Mailing List Archive: Re: ANN: SiteCrawl

[REBOL] Re: ANN: SiteCrawl

From: arolls:bigpond:au at: 25-Jul-2001 4:34


> rebol-pages: copy []
> SiteCrawl http://www.rebol.com rebol-pages
>
> I need feedback on this. Do you have a small site where you can test
> 'SiteCrawl for me?

> -Ryan

My site is fairly small, you can check it out easily:
http://users.bigpond.net.au/datababies/anton/index.html

I think not all links are written with surrounding
quotes, as assumed by your pageLinks function.
Maybe it's not the official way, but IE lets this through:
<a href=http://antonrolls.net>mysite</a>

Also, it doesn't catch a link such as this:
<a href="TechSupport/">Tech Support</a><br>
(as found in my site.)

without an index.html file specified.
I think it should look for:
 TechSupport/index.htm(l)
 TechSupport/default.htm(l)

It's interesting, if you

 trace/net on
 read http://users.bigpond.net.au/datababies/anton/TechSupport
 trace/net off

you can see it tries first to find the file "TechSupport",
then it tries to get the directory "TechSupport/".

In your SiteCrawl function, where it is written:
if error? try [...][
    links: next links
]
It seems as if you are relying on the error to
occur. An error occurs for all of the links in
my site.
And why do you write  links: next links  ? Surely
the next link will come along in the next iteration
of the foreach loop. I suggest just do nothing [].

Regards,

Anton.

--------------------------------------------------

# Problem 1
Reproduce verbatim the portion of the mailing list message between "Maybe it's not" and "in my site.)", inclusive.

[Items listed in a dataset]

--------------------------------------------------

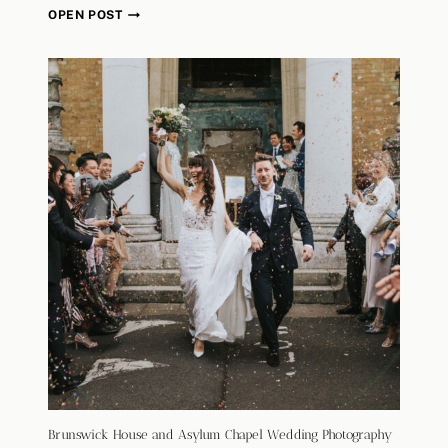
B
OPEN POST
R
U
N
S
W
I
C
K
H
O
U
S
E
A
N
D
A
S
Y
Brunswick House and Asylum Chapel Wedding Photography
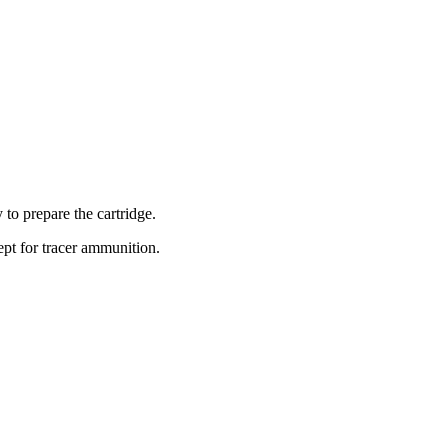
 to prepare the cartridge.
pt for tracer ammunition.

--------------------------------------------------

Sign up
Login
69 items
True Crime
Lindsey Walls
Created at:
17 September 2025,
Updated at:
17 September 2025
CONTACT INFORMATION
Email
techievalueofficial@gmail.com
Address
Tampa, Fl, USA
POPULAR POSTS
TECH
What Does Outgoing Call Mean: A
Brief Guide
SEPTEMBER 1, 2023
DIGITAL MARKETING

--------------------------------------------------

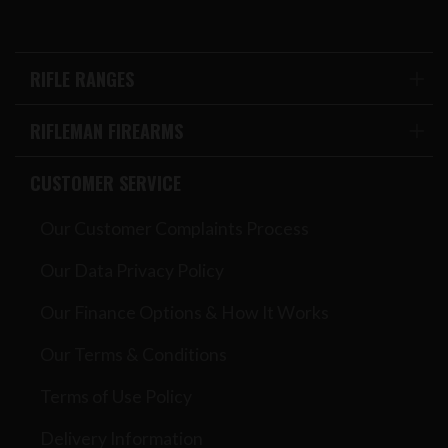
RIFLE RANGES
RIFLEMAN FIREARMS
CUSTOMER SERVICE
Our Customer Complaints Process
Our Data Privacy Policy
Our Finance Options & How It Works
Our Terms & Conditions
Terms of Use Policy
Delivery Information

--------------------------------------------------

# Problem 2
Determine how many lines of the listing contain the string "Terms", and give only that number.

# Exercise response 1
Maybe it's not the official way, but IE lets this through:
<a href=http://antonrolls.net>mysite</a>

Also, it doesn't catch a link such as this:
<a href="TechSupport/">Tech Support</a><br>
(as found in my site.)

# Exercise response 2
2